### Task details
Reproduce the data below verbatim, leaving out the pictures.

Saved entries
┏━━

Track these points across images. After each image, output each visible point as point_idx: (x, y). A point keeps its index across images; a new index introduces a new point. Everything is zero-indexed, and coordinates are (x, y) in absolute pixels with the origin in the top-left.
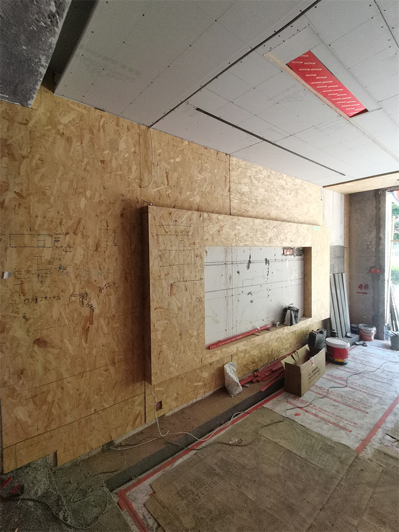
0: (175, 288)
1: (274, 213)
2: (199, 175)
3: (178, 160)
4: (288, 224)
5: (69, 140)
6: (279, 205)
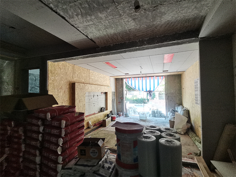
0: (80, 102)
1: (99, 83)
3: (80, 71)
4: (102, 86)
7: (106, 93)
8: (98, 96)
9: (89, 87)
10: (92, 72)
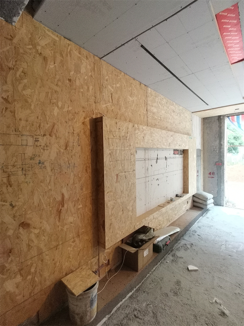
0: (119, 177)
1: (169, 127)
2: (130, 98)
3: (118, 85)
5: (45, 59)
6: (172, 122)
7: (185, 152)
8: (166, 158)
9: (145, 134)
10: (153, 93)
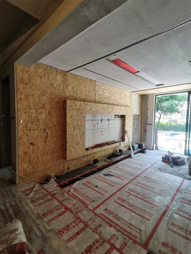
0: (75, 128)
1: (111, 102)
2: (84, 89)
4: (116, 106)
5: (41, 77)
6: (114, 99)
7: (123, 117)
10: (100, 84)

┗━━

### Your solution
Track these points across images. After each image, output each visible point as point_idx: (x, y). A point keeps its index across images; a new index introduces a new point. Everything is zero-indexed, and coordinates are (x, y) in absolute pixels with the origin in the top-left.
0: (175, 288)
1: (274, 213)
2: (199, 175)
3: (178, 160)
4: (288, 224)
5: (69, 140)
6: (279, 205)
0: (80, 102)
1: (99, 83)
3: (80, 71)
4: (102, 86)
7: (106, 93)
8: (98, 96)
9: (89, 87)
10: (92, 72)
0: (119, 177)
1: (169, 127)
2: (130, 98)
3: (118, 85)
5: (45, 59)
6: (172, 122)
7: (185, 152)
8: (166, 158)
9: (145, 134)
10: (153, 93)
0: (75, 128)
1: (111, 102)
2: (84, 89)
4: (116, 106)
5: (41, 77)
6: (114, 99)
7: (123, 117)
10: (100, 84)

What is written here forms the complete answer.